Recruiters bridge the gap between job seekers and employers to save time and effort for both parties. So, what type of recruiter is best for you? How do you find them? And, what details do you need to know about the recruiter to ensure a successful career search?
Building a relationship with an external recruiter is one of the wisest choices you can make when conducting a career search. This is because external recruiters often have contacts at many companies. Therefore, candidates benefit from multiple relationships simply by working with one well connected recruiter.
Based on how they are paid, most external recruiters will fall into one of the following categories:
- Contingent recruiters: These recruiters are only paid when a candidate they presented is hired. The recruiter earns a flat rate, or a percentage, based on the first-year salary of the candidate.
- Retained recruiters: The client company pays a retainer (i.e., a fixed upfront amount fee) to the recruiter to begin the search. An additional portion of the search fee is often paid midway through the search. And, the remainder is expected upon a successful hire.
- Staffing agencies: These recruiters often work with companies that hire employees on temporary terms. The hiring company pays the staffing agency to recruit employees, while the agency typically pays the candidate’s salary–including benefits–for the entire contract period.
Here are six tips to help you determine what type of recruiter might best serve your career search goals.
Tip # 1: Ask what types of positions they commonly fill
If you’re looking for a senior level role, it’s best to work with an external recruiting firm that specializes in that area. The same applies to all other job levels. Work with a recruiter who matches candidates to the level of seniority you seek.
Tip #2: Understand their level of familiarity
A good recruiter will take the time to fully understand your skill set. Further, they will be familiar with your soft skills and the roles you’re comfortable with. For example, are you detail oriented, innovative, creative, or something else? Determine the skills they seek for certain jobs and ask for help prioritizing the most important ones. Match them to your top skills. This will also make it easier for both parties to identify the best career opportunities for you.
Tip #3: Opt for industry specific recruiters
Go beyond seniority and skill set. Partner with a recruiter who specializes in filling roles specific to your industry. For instance, if you’ve built your career in the supply chain industry, find a recruiter who focuses on placing top talent for the supply chain sector. Once again, it’s about leveraging a recruiter’s experience and relationships within a specific niche to find the best job fit possible.
Tip #4: Consider the recruiters reputation
Remember how reviews and ratings tell you which products to choose and which ones to ignore?
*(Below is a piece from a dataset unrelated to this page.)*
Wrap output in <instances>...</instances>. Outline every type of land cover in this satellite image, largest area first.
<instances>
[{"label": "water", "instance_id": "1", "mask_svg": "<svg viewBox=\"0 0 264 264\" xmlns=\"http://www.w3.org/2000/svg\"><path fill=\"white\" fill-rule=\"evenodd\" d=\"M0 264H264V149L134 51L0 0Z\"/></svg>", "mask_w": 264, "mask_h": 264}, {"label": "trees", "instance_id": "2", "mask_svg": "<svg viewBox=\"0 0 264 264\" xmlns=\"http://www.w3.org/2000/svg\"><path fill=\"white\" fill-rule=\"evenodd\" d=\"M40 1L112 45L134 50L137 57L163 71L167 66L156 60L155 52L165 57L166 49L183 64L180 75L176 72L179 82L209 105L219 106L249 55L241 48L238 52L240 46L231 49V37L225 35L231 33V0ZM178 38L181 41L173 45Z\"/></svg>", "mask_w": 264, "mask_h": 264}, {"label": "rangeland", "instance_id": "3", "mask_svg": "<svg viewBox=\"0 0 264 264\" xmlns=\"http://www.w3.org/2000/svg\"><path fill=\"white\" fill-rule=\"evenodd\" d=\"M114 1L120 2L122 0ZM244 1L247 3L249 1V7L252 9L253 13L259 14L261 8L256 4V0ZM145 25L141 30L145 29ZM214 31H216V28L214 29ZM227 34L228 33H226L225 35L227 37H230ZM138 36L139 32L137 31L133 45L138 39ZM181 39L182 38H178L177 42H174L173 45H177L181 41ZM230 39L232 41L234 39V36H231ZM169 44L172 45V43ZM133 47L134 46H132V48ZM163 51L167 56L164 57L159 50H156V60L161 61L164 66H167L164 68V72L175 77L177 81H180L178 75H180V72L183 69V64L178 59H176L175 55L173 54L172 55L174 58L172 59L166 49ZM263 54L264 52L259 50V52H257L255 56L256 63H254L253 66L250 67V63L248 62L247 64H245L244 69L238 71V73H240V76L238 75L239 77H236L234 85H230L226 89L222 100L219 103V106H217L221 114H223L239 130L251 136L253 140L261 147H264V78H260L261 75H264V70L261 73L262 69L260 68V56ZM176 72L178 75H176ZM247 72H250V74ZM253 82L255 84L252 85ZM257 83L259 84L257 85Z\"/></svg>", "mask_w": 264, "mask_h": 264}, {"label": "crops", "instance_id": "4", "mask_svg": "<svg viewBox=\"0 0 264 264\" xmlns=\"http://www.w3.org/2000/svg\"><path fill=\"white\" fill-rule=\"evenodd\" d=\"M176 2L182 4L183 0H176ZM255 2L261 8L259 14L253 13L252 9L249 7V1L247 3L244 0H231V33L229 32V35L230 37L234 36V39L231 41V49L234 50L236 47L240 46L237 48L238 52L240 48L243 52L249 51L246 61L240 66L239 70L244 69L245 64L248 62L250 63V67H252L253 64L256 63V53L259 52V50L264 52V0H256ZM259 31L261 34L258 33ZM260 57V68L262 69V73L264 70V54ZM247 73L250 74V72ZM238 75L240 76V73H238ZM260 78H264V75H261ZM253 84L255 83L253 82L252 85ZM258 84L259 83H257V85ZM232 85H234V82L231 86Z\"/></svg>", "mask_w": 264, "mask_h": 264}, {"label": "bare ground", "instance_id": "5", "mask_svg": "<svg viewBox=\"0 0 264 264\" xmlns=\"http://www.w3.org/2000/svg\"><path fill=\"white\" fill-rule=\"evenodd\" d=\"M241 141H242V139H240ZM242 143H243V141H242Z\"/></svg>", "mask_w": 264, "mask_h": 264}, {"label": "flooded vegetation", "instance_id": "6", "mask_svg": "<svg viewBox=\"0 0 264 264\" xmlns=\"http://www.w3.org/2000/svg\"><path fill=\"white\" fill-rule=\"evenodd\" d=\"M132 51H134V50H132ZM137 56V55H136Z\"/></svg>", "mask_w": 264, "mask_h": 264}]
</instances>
Reputation works the same way when selecting the right recruiter for you. Ask them for testimonials, clients they’ve successfully placed, and whether those employees remained in their position for at least two years. The duration of an employee’s tenure will help provide insight into the type of experience you’re likely to have with a recruiter.
Tip #5: Gauge how supportive they will be
Supportive recruiters are vested in your success. They provide guidance throughout the interview process to increase you’re chances of being placed as a candidate. They will share tips on what to include in your resume or cover letter, what interview questions to expect, and how to answer them. Also, considering they’ve likely evaluated dozens (if not hundreds) of applicants, they will also be aware of what to avoid along the way.
Tip #6: Find out how deep their network is
Recruiting is heavily dependent on referrals, and these referrals operate within a network. A well-connected recruiter will have a rich network that makes it easier to find job openings.
What is the best way to determine how well-connected your recruiter is? Ask! If you have a list of target companies, ask your recruiter if they have relationships with those specific companies. If they don’t, ask if they have connections at similar companies. Many recruiters, especially contingent firms, won’t disclose a list of clients. However, you can ask about the general types of companies they typically fill positions for.
Remember, keep an ongoing dialogue with your recruiter even if they don’t have the exact role you’re looking for at the moment. Be clear about the types of companies you’re seeking employment at so they can proactively watch for career opportunities on your behalf. It is often this longterm approach that leads to finding your next dream job much faster than if you were conducting an independent search of your own.